EXCERPT TO READ section start

You put your company at risk:

  • Your company is subject to audits, fines, or prosecution for breaking GDPR rules.
  • Your company is sued by partners or consumers for a data breach.
  • Data breaches harm your company’s reputation.
  • You identify privacy issues late in the development cycle, requiring costly remediation.
  • Poor data management leads to data bloat, non-compliance, poor data utilization, or other issues.

Find data protection solutions

Working with personal data always involves some degree of risk, but the GDPR requires you to limit that risk so that it’s proportionate to the project. Data protection solutions will help decrease both the likelihood and the severity of risks, bringing them in line with GDPR requirements.

Keep careful track of which risk or risks each data protection solution addresses, how it mitigates it, and to what degree the risk is mitigated. Some examples of data protection solutions include:

Limiting information:

  • Collecting fewer types of sensitive information
  • Shortening retention periods for personal data
  • Anonymizing personal data

Limiting or altering the project:

  • Moving data processing within the EU
  • Removing a high-risk module from the project

Empowering users

  • Ensuring users fully understand your data practices and risks
  • Providing options for data users to disclose less information
  • Providing an online tool for users to contact your organization with questions

Improving controls

  • Regularly auditing your IT security
  • Implementing end-to-end encryption, strict access control, or other security measures
  • Building data handling protocols
  • Implementing strict data training and screening for people with access to sensitive data
  • Strictly screening external data processors
  • Rigorously testing your data anonymization controls to ensure data subjects can’t be re-identified

Once you’ve decided on controls, account for your remaining risks. Document what risks you have decided to accept, and make sure they’re necessary and proportionate.

EXCERPT TO READ section end
DATASET ENTRIES section start

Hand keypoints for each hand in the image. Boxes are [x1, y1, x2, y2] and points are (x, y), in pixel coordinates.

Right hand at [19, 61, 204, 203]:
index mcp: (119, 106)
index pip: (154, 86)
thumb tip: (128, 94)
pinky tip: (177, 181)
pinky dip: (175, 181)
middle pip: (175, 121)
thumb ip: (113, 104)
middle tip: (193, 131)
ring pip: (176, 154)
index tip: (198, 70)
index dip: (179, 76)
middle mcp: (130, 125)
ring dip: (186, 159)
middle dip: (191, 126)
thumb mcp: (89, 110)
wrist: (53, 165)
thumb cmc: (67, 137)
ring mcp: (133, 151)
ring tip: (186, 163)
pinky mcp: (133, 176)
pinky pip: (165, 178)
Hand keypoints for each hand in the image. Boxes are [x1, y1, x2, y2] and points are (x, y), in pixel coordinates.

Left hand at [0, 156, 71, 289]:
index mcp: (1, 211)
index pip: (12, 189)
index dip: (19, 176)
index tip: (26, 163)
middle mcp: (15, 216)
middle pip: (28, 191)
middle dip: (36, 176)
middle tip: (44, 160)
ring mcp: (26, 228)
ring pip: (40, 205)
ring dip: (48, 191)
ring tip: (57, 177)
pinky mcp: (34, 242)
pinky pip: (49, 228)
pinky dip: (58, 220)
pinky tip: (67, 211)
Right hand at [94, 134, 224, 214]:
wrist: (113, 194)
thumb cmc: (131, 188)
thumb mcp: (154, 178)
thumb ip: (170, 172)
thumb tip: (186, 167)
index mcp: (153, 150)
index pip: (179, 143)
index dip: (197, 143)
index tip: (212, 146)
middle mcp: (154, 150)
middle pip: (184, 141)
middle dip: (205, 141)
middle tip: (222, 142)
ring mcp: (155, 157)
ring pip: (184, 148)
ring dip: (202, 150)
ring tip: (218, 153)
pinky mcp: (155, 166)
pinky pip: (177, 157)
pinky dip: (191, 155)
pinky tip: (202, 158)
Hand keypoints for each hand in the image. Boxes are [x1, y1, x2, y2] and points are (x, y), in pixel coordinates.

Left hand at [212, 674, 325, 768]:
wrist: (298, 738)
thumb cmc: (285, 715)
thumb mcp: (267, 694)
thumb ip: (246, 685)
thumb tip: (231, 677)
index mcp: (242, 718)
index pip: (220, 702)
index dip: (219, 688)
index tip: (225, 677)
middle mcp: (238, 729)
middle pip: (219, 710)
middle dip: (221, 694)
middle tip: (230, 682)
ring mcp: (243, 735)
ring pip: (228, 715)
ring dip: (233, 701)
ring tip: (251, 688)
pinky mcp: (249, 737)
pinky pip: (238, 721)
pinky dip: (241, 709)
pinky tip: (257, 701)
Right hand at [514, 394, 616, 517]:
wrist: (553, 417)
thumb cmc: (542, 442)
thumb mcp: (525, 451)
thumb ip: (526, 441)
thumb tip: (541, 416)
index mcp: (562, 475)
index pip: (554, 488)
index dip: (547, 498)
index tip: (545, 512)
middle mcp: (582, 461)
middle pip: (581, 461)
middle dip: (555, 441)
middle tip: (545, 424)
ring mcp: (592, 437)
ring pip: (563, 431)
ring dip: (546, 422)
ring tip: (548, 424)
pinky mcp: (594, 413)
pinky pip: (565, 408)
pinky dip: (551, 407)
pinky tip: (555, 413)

DATASET ENTRIES section end

[REQUIRED TASKS]:
1: Duplicate the part of the GDPR data protection text starting with "Once you’ve decided" and going on through "necessary and proportionate.".
2: Summarize the GDPR data protection text in two sentences.
3: Take the GDPR data protection text further, continuing on from its final sentence.
The records have nothing to do with the GDPR data protection text.

[ANSWER SET]:
1:
Once you’ve decided on controls, account for your remaining risks. Document what risks you have decided to accept, and make sure they’re necessary and proportionate.

2: Handling personal data exposes a company to risks such as GDPR fines, lawsuits over breaches, reputational harm, and costly late fixes, and the GDPR requires keeping those risks proportionate to the project. Data protection solutions, such as limiting information, altering the project, empowering users, and improving controls, lower the likelihood and severity of risks, and any remaining risks that are accepted must be documented and shown to be necessary and proportionate.

3:
Produce a report

Creating a final DPIA report isn’t legally mandated, but it is a good idea. Reviewing your DPIA process and reporting on the key findings will help ensure you haven’t missed any important details and make it easier to implement whatever controls you’ve added.

Provide a high level summary of the process, then drill down to address details, such as:

  • What was the project plan prior to the DPIA?
  • What are the goals of the project?
  • Why did you perform a DPIA?
  • What were the main risks you identified?
  • What steps or changes did you introduce to mitigate risks
  • Are there any significant risks that remain?
  • What is the revised project?
  • What are the action items for preceding with the project?

This is a good opportunity to take another look at the whole project, and ensure you’ve mitigated the risks enough to proceed. If the risks are too high, you may decide to cancel the project, or make changes to its scope or goals.

Compliance with GDPR starts with a DPIA.

Consult the data protection commissioner

If the project is unfeasible, it’s time to get outside help from the data commissioner. Consult the data commissioner if:

  • There are risks you can’t manage
  • Risk remains high, despite your data protection solutions
  • You’re uncertain whether you’ve met GDPR standards

However, if you’ve mitigated personal data risks in line with GDPR requirements, you do not have to consult with the commissioner.

Apply the DPIA

Now it’s time to put any controls or changes you’ve made into effect. You’ll need to assign stakeholders to implement the changes and send the project back for a final review once they’ve been completed.

Keep in mind that projects evolve over time. There may be changing goals and priorities, along with new risks in the future. Make sure to revisit projects whenever a significant change occurs that could affect the risk profile. For example, if you update software, add a new module, or change your data collection policies, you should review the project again. Not every change will require a new DPIA (or a revision to the DPIA), but the only way to know for sure is to check in.